Economic releases remained mixed for the US during the month. Earnings season, especially financial companies, generally reported solid numbers. Housing was the real bright spot, as housing starts recorded a 13 year high during the month. The employment picture remained buoyant, consumer confidence remained high, but manufacturing numbers were weaker. Low inflation data releases added to the bond market rally.
A Fed meeting came and went during the last week of January. While the Fed seems content with the current level of rates, they remained “dovish” with their extension of ongoing REPO operations until April. The FOMC seemed slightly more confident that inflation numbers would rebound to their “symmetric 2% objective”. By month-end, markets were much less focused on the Fed, and fixated on the “new SAARS”.
Supply and demand in the bond market was an ancillary story to the markets but may prove important as the year progresses. European corporate issuers had their largest issuance day in years. The US had some sub-par auctions as yield levels remained unattractive. Possibly most important, bond ETFs had historic inflows as asset allocation rebalancing continued in early January.

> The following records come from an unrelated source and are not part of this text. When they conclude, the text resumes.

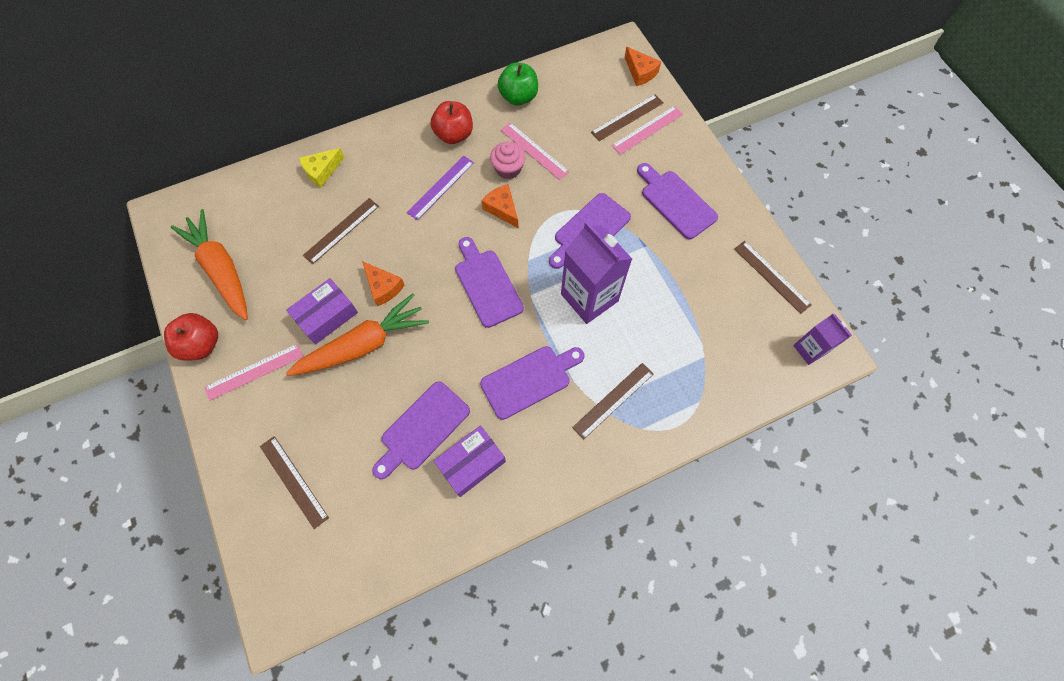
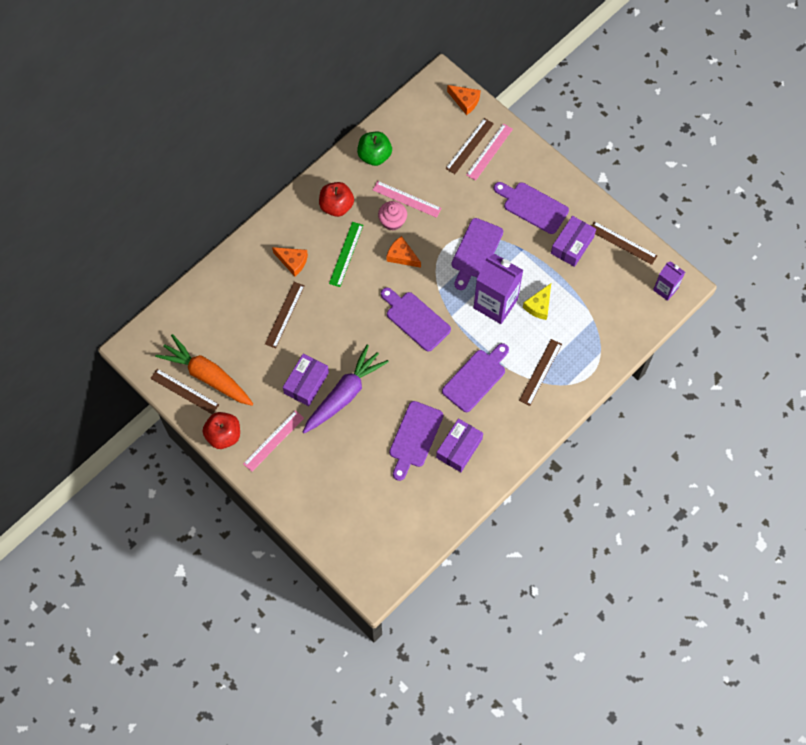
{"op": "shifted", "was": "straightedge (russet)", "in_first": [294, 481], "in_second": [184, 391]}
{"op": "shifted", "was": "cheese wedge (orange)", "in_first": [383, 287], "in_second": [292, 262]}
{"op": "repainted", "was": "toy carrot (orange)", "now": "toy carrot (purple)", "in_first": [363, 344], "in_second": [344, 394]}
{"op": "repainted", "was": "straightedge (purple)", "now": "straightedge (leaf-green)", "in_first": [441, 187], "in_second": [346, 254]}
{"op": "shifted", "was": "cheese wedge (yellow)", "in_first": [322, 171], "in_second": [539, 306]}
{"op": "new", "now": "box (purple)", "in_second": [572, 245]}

The MSCI All World Equity Index reached all-time highs by the middle of the month, up +2.5% through January 17th, before falling swiftly to end January in negative territory, ending down -1.08% total return for January.
Despite rates beginning the year at already relatively low yields, the risk-off events had investors running to the safety of the bond market. The Bloomberg Barclays Aggregate Bond Index was up +1.92% in January.
We believe January was a reminder of why investors should always have a cornerstone conservative fixed income allocation.